The importance the international students attach to their engagement in the small school project is reflected in the annual evaluations. In the 2021/22 programme year, participating international students rated their experience with the EmS project as very positive, as they did in previous years. Eighty-nine percent of the international students agreed with the statement that participation in the programme had enriched their stay in Germany. Eighty-one percent said the project had allowed them to get to know Germany better, and 76 percent agreed with the statement that their project had made it easier for them to meet German people. Moreover, 86 percent of the students were able to improve their teaching skills. 

The school children, too, are keen to welcome international visitors to their classrooms. In the 2021/22 programme year, 97 percent confirmed they had (really) enjoyed the project; 94 percent said they would like to do another project; and – something that will delight International Offices – 69 percent said they now want to go abroad themselves.
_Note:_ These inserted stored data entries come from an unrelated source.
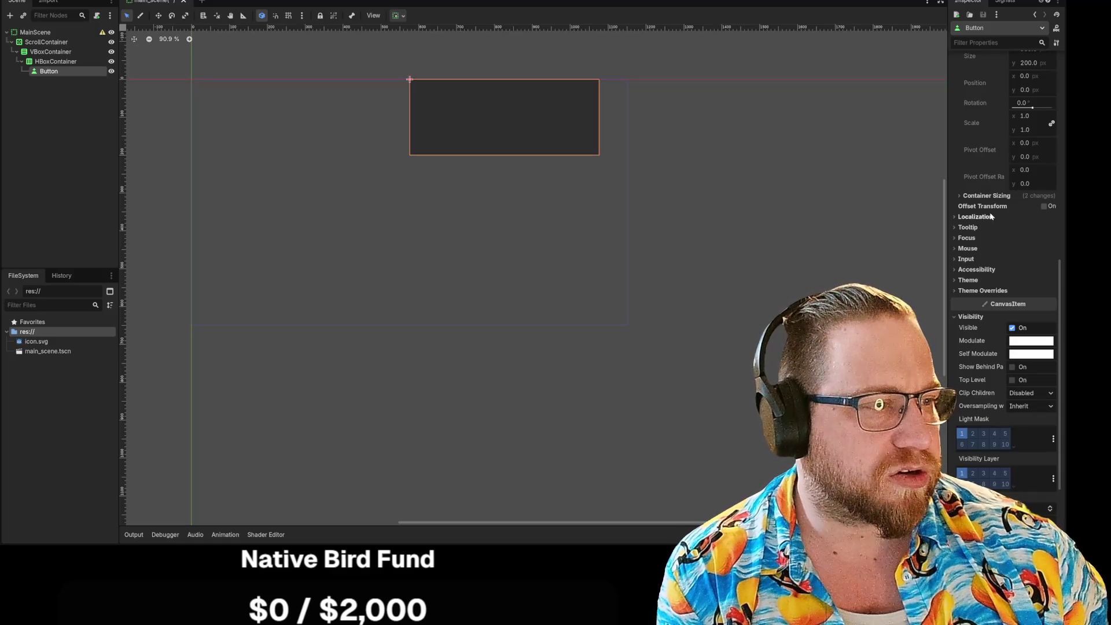
# Deselect the Button and enlarge the Steam s&box store window in front
pyautogui.click(798, 244)
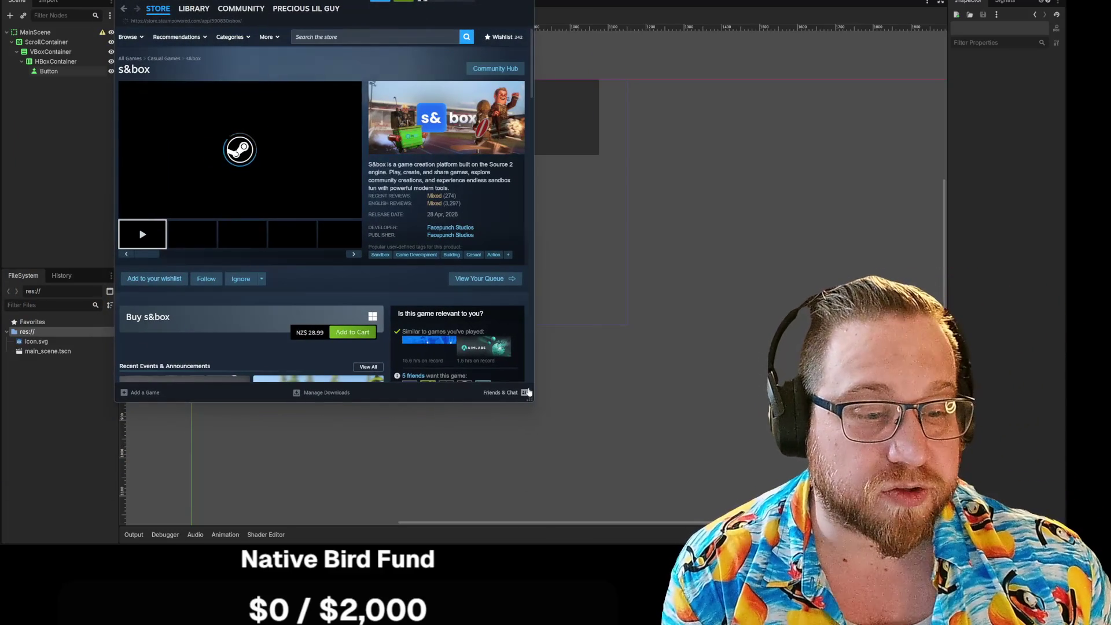
pyautogui.moveTo(528, 395)
pyautogui.mouseDown()
pyautogui.moveTo(719, 522)
pyautogui.moveTo(833, 502)
pyautogui.mouseUp()
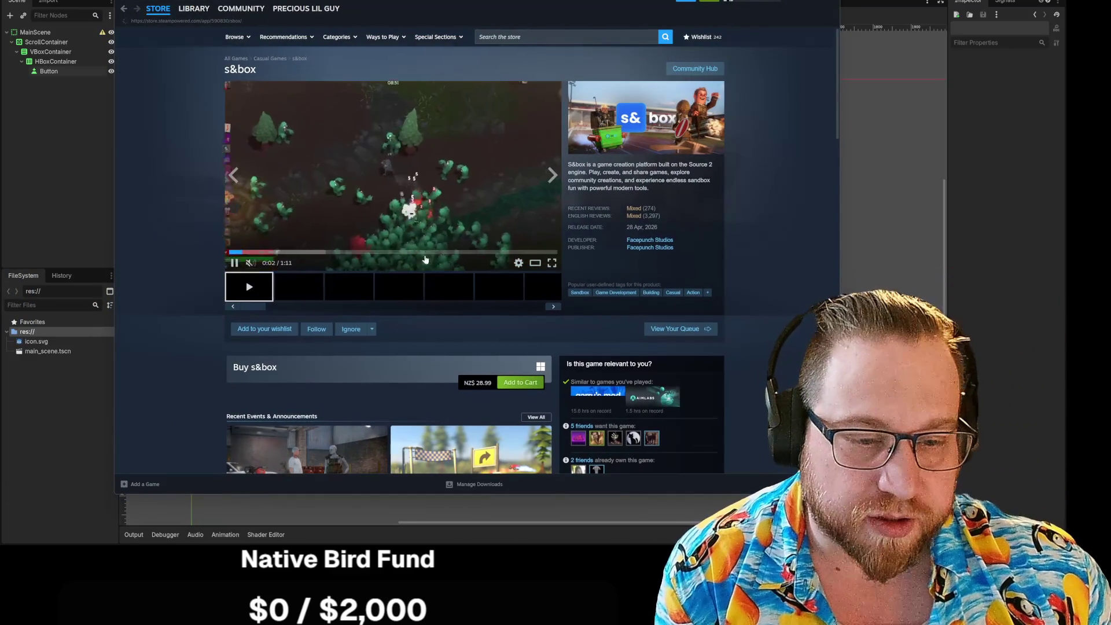
pyautogui.scroll(-3, 680, 284)
pyautogui.scroll(-4, 754, 290)
pyautogui.scroll(-3, 754, 286)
Democratic participation and student engagement – a broad-based concept with multiple opportunities

The Erasmus+ programme in the higher education sector has an impact on several levels. The individual actions complement each other in their impact and as a result help strengthen participation in democratic life. Alongside student and teacher mobilities and cooperation projects carried out as part of Erasmus+, the various student initiatives are an effective way of promoting the transversal programme priority of «democratic participation». The NA DAAD invites all universities to take advantage of the outlined opportunities for student engagement and therefore to foster participation in democratic processes.